When using implicit parameters, you usually have to declare a implicit identifier with the same type as your method expects, in the same scope where the method is called. With Manifests, the compiler automatically injects the implicit parameter for you, as long as it has enough type information to generate a Manifest. Essentially, this is a way of carrying over type information available at compile time into objects available at run time.

An Example: Generic Collections Optimized for Primitives

In Java, generic collections can't be used with primitive types. The boxed types must be used instead. This has implications for both run time performance and memory consumption. Despite HotSpot's best optimization efforts, boxed types can add significant overhead in performance-critical code.

In C#, by contrast, generic collections are optimized for performance with primitive types. This is possible because C#'s types are reified. If your code calls for a List<T>, C# knows at run time what T is and can use the specific implementation of List that is optimized for your T.

Let's see what Scala can do with Manifests and a lot of help from the fastutil library, which provides 1000+ (!) Java collection classes optimized for primitives.
import scala.reflect.Manifest
import it.unimi.dsi.fastutil._

def mkList[T](implicit m: Manifest[T]) = {
(m.toString match {
case "boolean" => new booleans.BooleanArrayList
case "byte" => new bytes.ByteArrayList
case "char" => new chars.CharArrayList
case "double" => new doubles.DoubleArrayList
case "float" => new floats.FloatArrayList
case "int" => new ints.IntArrayList
case "long" => new longs.LongArrayList
case "short" => new shorts.ShortArrayList
case _ => new objects.ObjectArrayList[T]
}).asInstanceOf[java.util.List[T]]
}
Now, invoking the mkList method with the proper type (i.e., mkList[Int], mkList[Double], etc.) will create an ArrayList optimized for that particular primitive type. We can verify that the correct classes are being instantiated by doing a little reflection.
mkList[Int].getClass.getName
// returns "it.unimi.dsi.fastutil.ints.IntArrayList"

mkList[Double].getClass.getName
// returns "it.unimi.dsi.fastutil.doubles.DoubleArrayList"
These optimized collections can have considerable benefits over their unoptimized counterparts in java.util. Just imagine, for example, the memory overhead of storing boxed Bytes instead of unboxed bytes. Storing just the pointer for one boxed Byte takes up at least four (and possibly eight) bytes!

Of course, the same effect could be achieved in Java by passing an explicit java.lang.Class<T> parameter to mkList. The disadvantage is that this imposes a significant overhead on the programmer to create and pass around these Class<T> objects. Scala's support for implicit parameters, and the automatic injection of Manifests by the compiler, makes reifying types on the JVM slightly less painful.

Appendix: Other Methods on Manifests

In this example, the only method we used on Manifests was toString.
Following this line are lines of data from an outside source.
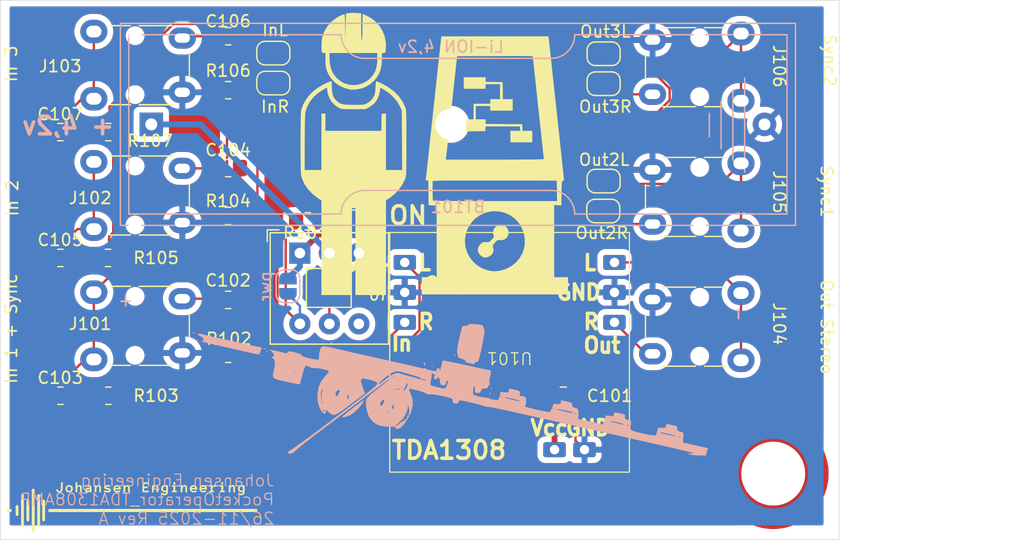
<source format=kicad_pcb>
(kicad_pcb
	(version 20241229)
	(generator "pcbnew")
	(generator_version "9.0")
	(general
		(thickness 1.6)
		(legacy_teardrops no)
	)
	(paper "A4")
	(layers
		(0 "F.Cu" signal)
		(2 "B.Cu" signal)
		(9 "F.Adhes" user "F.Adhesive")
		(11 "B.Adhes" user "B.Adhesive")
		(13 "F.Paste" user)
		(15 "B.Paste" user)
		(5 "F.SilkS" user "F.Silkscreen")
		(7 "B.SilkS" user "B.Silkscreen")
		(1 "F.Mask" user)
		(3 "B.Mask" user)
		(17 "Dwgs.User" user "User.Drawings")
		(19 "Cmts.User" user "User.Comments")
		(21 "Eco1.User" user "User.Eco1")
		(23 "Eco2.User" user "User.Eco2")
		(25 "Edge.Cuts" user)
		(27 "Margin" user)
		(31 "F.CrtYd" user "F.Courtyard")
		(29 "B.CrtYd" user "B.Courtyard")
		(35 "F.Fab" user)
		(33 "B.Fab" user)
		(39 "User.1" user)
		(41 "User.2" user)
		(43 "User.3" user)
		(45 "User.4" user)
	)
	(setup
		(pad_to_mask_clearance 0)
		(allow_soldermask_bridges_in_footprints no)
		(tenting front back)
		(pcbplotparams
			(layerselection 0x00000000_00000000_55555555_5755f5ff)
			(plot_on_all_layers_selection 0x00000000_00000000_00000000_00000000)
			(disableapertmacros no)
			(usegerberextensions no)
			(usegerberattributes yes)
			(usegerberadvancedattributes yes)
			(creategerberjobfile yes)
			(dashed_line_dash_ratio 12.000000)
			(dashed_line_gap_ratio 3.000000)
			(svgprecision 4)
			(plotframeref no)
			(mode 1)
			(useauxorigin no)
			(hpglpennumber 1)
			(hpglpenspeed 20)
			(hpglpendiameter 15.000000)
			(pdf_front_fp_property_popups yes)
			(pdf_back_fp_property_popups yes)
			(pdf_metadata yes)
			(pdf_single_document no)
			(dxfpolygonmode yes)
			(dxfimperialunits yes)
			(dxfusepcbnewfont yes)
			(psnegative no)
			(psa4output no)
			(plot_black_and_white yes)
			(sketchpadsonfab no)
			(plotpadnumbers no)
			(hidednponfab no)
			(sketchdnponfab yes)
			(crossoutdnponfab yes)
			(subtractmaskfromsilk no)
			(outputformat 1)
			(mirror no)
			(drillshape 1)
			(scaleselection 1)
			(outputdirectory "")
		)
	)
	(net 0 "")
	(net 1 "+BATT")
	(net 2 "GND")
	(net 3 "In1R")
	(net 4 "Net-(C102-Pad2)")
	(net 5 "In1L")
	(net 6 "Net-(C103-Pad2)")
	(net 7 "Net-(C104-Pad2)")
	(net 8 "In2R")
	(net 9 "Net-(C105-Pad2)")
	(net 10 "In2L")
	(net 11 "In3R")
	(net 12 "Net-(C106-Pad2)")
	(net 13 "Net-(C107-Pad2)")
	(net 14 "In3L")
	(net 15 "Net-(D101-A)")
	(net 16 "Out2R")
	(net 17 "Net-(JP101-B)")
	(net 18 "Out2L")
	(net 19 "Net-(JP102-B)")
	(net 20 "Out3R")
	(net 21 "Out3L")
	(net 22 "+3V8")
	(net 23 "InR")
	(net 24 "InL")
	(net 25 "Out1L")
	(net 26 "Out1R")
	(net 27 "Net-(JP107-A)")
	(net 28 "unconnected-(SW102-C-Pad6)")
	(net 29 "unconnected-(SW102-C-Pad3)")
	(footprint "Connector_Audio:Jack_3.5mm_Lumberg_1503_07_Horizontal" (layer "F.Cu") (at 84.13 49.88 90))
	(footprint "Connector_Audio:Jack_3.5mm_Lumberg_1503_07_Horizontal" (layer "F.Cu") (at 139 44.3 -90))
	(footprint "Jumper:SolderJumper-2_P1.3mm_Bridged_RoundedPad1.0x1.5mm" (layer "F.Cu") (at 127.35 45.807432 180))
	(footprint "Connector_Audio:Jack_3.5mm_Lumberg_1503_07_Horizontal" (layer "F.Cu") (at 84.13 60.93 90))
	(footprint "Resistor_SMD:R_0805_2012Metric_Pad1.20x1.40mm_HandSolder" (layer "F.Cu") (at 85.328 52.324))
	(footprint "Jumper:SolderJumper-2_P1.3mm_Open_RoundedPad1.0x1.5mm" (layer "F.Cu") (at 99.35 37.5 180))
	(footprint "Connector_Audio:Jack_3.5mm_Lumberg_1503_07_Horizontal" (layer "F.Cu") (at 139 33.3 -90))
	(footprint "Resistor_SMD:R_0805_2012Metric_Pad1.20x1.40mm_HandSolder" (layer "F.Cu") (at 81.296 64.008))
	(footprint "AJ_2025_Library:TDA1308_PCB" (layer "F.Cu") (at 119.38 60.325 180))
	(footprint "Button_Switch_THT:SW_Push_2P2T_Toggle_CK_PVA2OAH5xxxxxxV2" (layer "F.Cu") (at 101.6 51.912))
	(footprint "Mounting_Wuerth:Mounting_Wuerth_WA-SMST-4.5mm_H2mm_9774020982" (layer "F.Cu") (at 141.732 70.612))
	(footprint "Resistor_SMD:R_0805_2012Metric_Pad1.20x1.40mm_HandSolder" (layer "F.Cu") (at 95.52 33.528))
	(footprint "Resistor_SMD:R_0805_2012Metric_Pad1.20x1.40mm_HandSolder" (layer "F.Cu") (at 95.52 55.88))
	(footprint "Resistor_SMD:R_0805_2012Metric_Pad1.20x1.40mm_HandSolder" (layer "F.Cu") (at 81.296 41.656))
	(footprint "AJ_2025_Library:Johansen_engineering_logo_25mm_front_neg5" (layer "F.Cu") (at 87.376 73.66))
	(footprint "Resistor_SMD:R_0805_2012Metric_Pad1.20x1.40mm_HandSolder" (layer "F.Cu") (at 95.52 48.768))
	(footprint "Resistor_SMD:R_0805_2012Metric_Pad1.20x1.40mm_HandSolder" (layer "F.Cu") (at 85.36 41.656))
	(footprint "Resistor_SMD:R_0805_2012Metric_Pad1.20x1.40mm_HandSolder" (layer "F.Cu") (at 85.36 64.008))
	(footprint "Jumper:SolderJumper-2_P1.3mm_Bridged_RoundedPad1.0x1.5mm" (layer "F.Cu") (at 127.32 48.347432 180))
	(footprint "Jumper:SolderJumper-2_P1.3mm_Bridged_RoundedPad1.0x1.5mm" (layer "F.Cu") (at 127.35 35.012432 180))
	(footprint "Connector_Audio:Jack_3.5mm_Lumberg_1503_07_Horizontal" (layer "F.Cu") (at 139 55.3 -90))
	(footprint "Capacitor_SMD:C_0805_2012Metric_Pad1.18x1.45mm_HandSolder" (layer "F.Cu") (at 123.9305 64.008))
	(footprint "Resistor_SMD:R_0805_2012Metric_Pad1.20x1.40mm_HandSolder" (layer "F.Cu") (at 102.2753 49.2175))
	(footprint "Resistor_SMD:R_0805_2012Metric_Pad1.20x1.40mm_HandSolder" (layer "F.Cu") (at 81.296 52.324))
	(footprint "Resistor_SMD:R_0805_2012Metric_Pad1.20x1.40mm_HandSolder" (layer "F.Cu") (at 95.52 60.452))
	(footprint "Connector_Audio:Jack_3.5mm_Lumberg_1503_07_Horizontal" (layer "F.Cu") (at 84.13 38.83 90))
	(footprint "AJ_2025_Library:OPERATOR_25mm"
		(layer "F.Cu")
		(uuid "b7cc1706-0e2b-4a5b-bbc7-244f0a0a32f2")
		(at 113 43.5)
		(property "Reference" "G***"
			(at -6.318 10.032 0)
			(layer "F.SilkS")
			(uuid "b7996527-3d41-41e2-8e7c-4bb3d805d14a")
			(effects
				(font
					(size 1.5 1.5)
					(thickness 0.3)
				)
			)
		)
		(property "Value" "LOGO"
			(at 0.75 0 0)
			(layer "F.SilkS")
			(hide yes)
			(uuid "e4376a52-b8fb-4623-a0af-638611b3af62")
			(effects
				(font
					(size 1.5 1.5)
					(thickness 0.3)
				)
			)
		)
		(property "Datasheet" ""
			(at 0 0 0)
			(layer "F.Fab")
			(hide yes)
			(uuid "10f8a031-0483-43fc-9fc0-7f607a7be915")
			(effects
				(font
					(size 1.27 1.27)
					(thickness 0.15)
				)
			)
		)
		(property "Description" ""
			(at 0 0 0)
			(layer "F.Fab")
			(hide yes)
			(uuid "3a3274b9-0b12-4760-95a9-5b77403091fc")
			(effects
				(font
					(size 1.27 1.27)
					(thickness 0.15)
				)
			)
		)
		(attr board_only exclude_from_pos_files exclude_from_bom)
		(fp_poly
			(pts
				(xy 5.878301 6.052649) (xy 6.079061 6.175165) (xy 6.223879 6.358828) (xy 6.295881 6.586837) (xy 6.300789 6.6675)
				(xy 6.257766 6.914368) (xy 6.137706 7.112648) (xy 5.954122 7.250421) (xy 5.720525 7.315768) (xy 5.56601 7.315649)
				(xy 5.437635 7.307443) (xy 5.34896 7.323692) (xy 5.26852 7.379944) (xy 5.164853 7.491746) (xy 5.131456 7.530389)
				(xy 5.021787 7.661956) (xy 4.966868 7.749916) (xy 4.956328 7.823486) (xy 4.979799 7.911884) (xy 4.987954 7.934722)
				(xy 5.020722 8.156017) (xy 4.970039 8.369971) (xy 4.849367 8.55696) (xy 4.672173 8.697357) (xy 4.45192 8.771538)
				(xy 4.410649 8.776193) (xy 4.249677 8.775983) (xy 4.116129 8.753537) (xy 4.078654 8.738148) (xy 3.860246 8.566392)
				(xy 3.729478 8.355045) (xy 3.70902 8.291637) (xy 3.68895 8.04979) (xy 3.76445 7.827257) (xy 3.935741 7.623393)
				(xy 3.940543 7.619152) (xy 4.054412 7.529665) (xy 4.157736 7.48663) (xy 4.293641 7.476502) (xy 4.3853 7.479452)
				(xy 4.534979 7.482947) (xy 4.635168 7.465697) (xy 4.72034 7.411937) (xy 4.824967 7.305898) (xy 4.867806 7.25877)
				(xy 4.983833 7.122097) (xy 5.038286 7.030154) (xy 5.041782 6.961847) (xy 5.030644 6.935202) (xy 4.987576 6.773969)
				(xy 4.992455 6.575579) (xy 5.041997 6.386056) (xy 5.074416 6.321667) (xy 5.211743 6.174045) (xy 5.403048 6.061979)
				(xy 5.60531 6.009384) (xy 5.63847 6.008077)
			)
			(stroke
				(width 0)
				(type solid)
			)
			(fill yes)
			(layer "F.SilkS")
			(uuid "2a799791-184f-4e3c-acb7-7231aaf2f29b")
		)
		(fp_poly
			(pts
				(xy 4.347308 -6.30246) (xy 4.347308 -6.108381) (xy 5.067788 -6.094864) (xy 5.788269 -6.081346) (xy 5.801786 -5.360865)
				(xy 5.815304 -4.640385) (xy 6.22919 -4.640385) (xy 6.643077 -4.640385) (xy 6.643077 -4.151923) (xy 6.643077 -3.663462)
				(xy 5.690577 -3.663462) (xy 4.738077 -3.663462) (xy 4.738077 -3.858846) (xy 4.738077 -4.054231)
				(xy 4.1275 -4.054231) (xy 3.516923 -4.054231) (xy 3.516923 -3.4925) (xy 3.516923 -2.930769) (xy 3.932115 -2.930769)
				(xy 4.347308 -2.930769) (xy 4.347308 -2.736071) (xy 4.347308 -2.541372) (xy 5.898173 -2.528475)
				(xy 7.449038 -2.515577) (xy 7.463687 -2.234712) (xy 7.478337 -1.953846) (xy 7.891091 -1.953846)
				(xy 8.303846 -1.953846) (xy 8.303846 -1.465385) (xy 8.303846 -0.976923) (xy 7.375769 -0.976923)
				(xy 6.447692 -0.976923) (xy 6.447692 -1.465385) (xy 6.447692 -1.953846) (xy 6.865833 -1.953846)
				(xy 7.283974 -1.953846) (xy 7.268814 -2.137019) (xy 7.253654 -2.320192) (xy 5.802903 -2.324502)
				(xy 4.352152 -2.328811) (xy 4.337518 -2.129117) (xy 4.322885 -1.929423) (xy 3.407019 -1.916134)
				(xy 2.491154 -1.902845) (xy 2.491154 -2.416807) (xy 2.491154 -2.930769) (xy 2.906346 -2.930769)
				(xy 3.321538 -2.930769) (xy 3.321538 -3.590192) (xy 3.321538 -4.249615) (xy 4.029808 -4.249615)
				(xy 4.738077 -4.249615) (xy 4.738077 -4.445) (xy 4.738077 -4.640385) (xy 5.153269 -4.640385) (xy 5.568461 -4.640385)
				(xy 5.568461 -5.275385) (xy 5.568461 -5.910385) (xy 4.957885 -5.910385) (xy 4.347308 -5.910385)
				(xy 4.347308 -5.715) (xy 4.347308 -5.519615) (xy 3.419231 -5.519615) (xy 2.491154 -5.519615) (xy 2.491154 -6.008077)
				(xy 2.491154 -6.496539) (xy 3.419231 -6.496539) (xy 4.347308 -6.496539)
			)
			(stroke
				(width 0)
				(type solid)
			)
			(fill yes)
			(layer "F.SilkS")
			(uuid "ce6e46e3-cfb6-42fa-b0e7-04a1e01d9fcd")
		)
		(fp_poly
			(pts
				(xy -6.569006 -11.944381) (xy -6.203462 -11.910127) (xy -6.203462 -10.769292) (xy -6.201439 -10.396793)
				(xy -6.19561 -10.085149) (xy -6.186333 -9.843119) (xy -6.173967 -9.679461) (xy -6.158872 -9.602931)
				(xy -6.155505 -9.598819) (xy -6.138428 -9.635782) (xy -6.123607 -9.766423) (xy -6.111262 -9.986746)
				(xy -6.101609 -10.292758) (xy -6.094868 -10.680465) (xy -6.094447 -10.716041) (xy -6.081346 -11.862901)
				(xy -5.774916 -11.731931) (xy -5.330411 -11.491192) (xy -4.943055 -11.178637) (xy -4.620189 -10.805309)
				(xy -4.369149 -10.382248) (xy -4.197275 -9.920495) (xy -4.111906 -9.431093) (xy -4.103615 -9.217307)
				(xy -4.109008 -9.018814) (xy -4.12232 -8.829468) (xy -4.134429 -8.73125) (xy -4.163617 -8.610202)
				(xy -4.21407 -8.558544) (xy -4.304853 -8.548077) (xy -4.445 -8.548077) (xy -4.445 -8.045455) (xy -4.47337 -7.548195)
				(xy -4.561947 -7.116985) (xy -4.715926 -6.737139) (xy -4.940507 -6.393973) (xy -5.090738 -6.221099)
				(xy -5.456999 -5.894647) (xy -5.849961 -5.661835) (xy -6.093649 -5.568487) (xy -6.315091 -5.513584)
				(xy -6.569624 -5.4717) (xy -6.821913 -5.446801) (xy -7.036622 -5.442854) (xy -7.131539 -5.451989)
				(xy -7.623018 -5.58116) (xy -8.063818 -5.786943) (xy -8.446672 -6.06314) (xy -8.76431 -6.403551)
				(xy -9.009466 -6.801979) (xy -9.154089 -7.177039) (xy -9.201929 -7.423025) (xy -9.227569 -7.754917)
				(xy -9.231923 -7.995212) (xy -9.231923 -8.548077) (xy -8.89 -8.548077) (xy -8.889018 -8.218365)
				(xy -8.880954 -7.983598) (xy -8.861248 -7.730062) (xy -8.843495 -7.580628) (xy -8.738141 -7.162898)
				(xy -8.555727 -6.788091) (xy -8.307306 -6.463822) (xy -8.003927 -6.197703) (xy -7.656644 -5.997347)
				(xy -7.276508 -5.870369) (xy -6.874568 -5.82438) (xy -6.461879 -5.866995) (xy -6.383196 -5.885729)
				(xy -6.01218 -6.012114) (xy -5.700424 -6.188454) (xy -5.493029 -6.357209) (xy -5.22945 -6.64228)
				(xy -5.038432 -6.951604) (xy -4.91367 -7.301368) (xy -4.848856 -7.707759) (xy -4.835769 -8.044058)
				(xy -4.835769 -8.548077) (xy -6.862885 -8.548077) (xy -8.89 -8.548077) (xy -9.231923 -8.548077)
				(xy -9.372765 -8.548077) (xy -9.48766 -8.571531) (xy -9.541964 -8.654004) (xy -9.543059 -8.657981)
				(xy -9.564294 -8.805447) (xy -9.572818 -9.018946) (xy -9.569651 -9.267788) (xy -9.555813 -9.521283)
				(xy -9.532321 -9.74874) (xy -9.501295 -9.9154) (xy -9.326173 -10.38795) (xy -9.067874 -10.818563)
				(xy -8.736161 -11.195396) (xy -8.340797 -11.506609) (xy -8.057364 -11.666613) (xy -7.875596 -11.750593)
				(xy -7.726477 -11.811173) (xy -7.631632 -11.839965) (xy -7.611078 -11.839678) (xy -7.599291 -11.785868)
				(xy -7.587945 -11.648342) (xy -7.577652 -11.441077) (xy -7.569025 -11.178051) (xy -7.562678 -10.87324)
				(xy -7.560278 -10.682214) (xy -7.549402 -9.549423) (xy -7.523643 -10.721731) (xy -7.497885 -11.894039)
				(xy -7.216218 -11.936337) (xy -7.017287 -11.953252) (xy -6.776904 -11.955547)
			)
			(stroke
				(width 0)
				(type solid)
			)
			(fill yes)
			(layer "F.SilkS")
			(uuid "dd8bf845-8143-40b9-b0b1-fa4936fd2694")
		)
		(fp_poly
			(pts
				(xy -8.685614 -5.609037) (xy -8.665609 -5.289622) (xy -8.62621 -5.044261) (xy -8.559276 -4.849966)
				(xy -8.456662 -4.683749) (xy -8.310228 -4.522622) (xy -8.295915 -4.508821) (xy -8.161238 -4.389965)
				(xy -8.028137 -4.300591) (xy -7.87985 -4.236613) (xy -7.699616 -4.193948) (xy -7.470672 -4.168509)
				(xy -7.176255 -4.156211) (xy -6.835841 -4.152996) (xy -6.524809 -4.153244) (xy -6.293759 -4.156208)
				(xy -6.124983 -4.163879) (xy -6.000772 -4.17825) (xy -5.903419 -4.201311) (xy -5.815215 -4.235055)
				(xy -5.725737 -4.277836) (xy -5.472718 -4.438946) (xy -5.271347 -4.652569) (xy -5.118264 -4.903349)
				(xy -5.065855 -5.029057) (xy -5.02997 -5.18152) (xy -5.006354 -5.385254) (xy -4.992209 -5.629519)
				(xy -4.978808 -5.846202) (xy -4.960194 -6.018273) (xy -4.938916 -6.126626) (xy -4.922173 -6.154616)
				(xy -4.859321 -6.135016) (xy -4.731071 -6.082542) (xy -4.560055 -6.006682) (xy -4.470816 -5.965402)
				(xy -3.902681 -5.65522) (xy -3.416529 -5.296059) (xy -3.013758 -4.889315) (xy -2.695768 -4.436384)
				(xy -2.478373 -3.977648) (xy -2.455055 -3.914222) (xy -2.435313 -3.852009) (xy -2.41885 -3.782707)
				(xy -2.405367 
... [298142 chars truncated]
</source>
What other methods are available? Manifests are as-yet undocumented (not in the official Scaladocs), but looking through the source can give us an idea of what's available.

erasure

This method returns the java.lang.Class that corresponds to the run time erasure of the Scala type represented by the Manifest.

<:< and >:>

These methods test whether the type represented by the Manifest is a subtype or a supertype (respectively) of the type represented by the given parameter. As the source warns, the current implementation is merely an approximation, as it is based on the erasure of the two types.

equals

This method tests whether two types are equal. Again, the source warns that the current implementation is merely an approximation, as it is based on the erasure of the two types.

Thanks to David Hall for suggesting the example.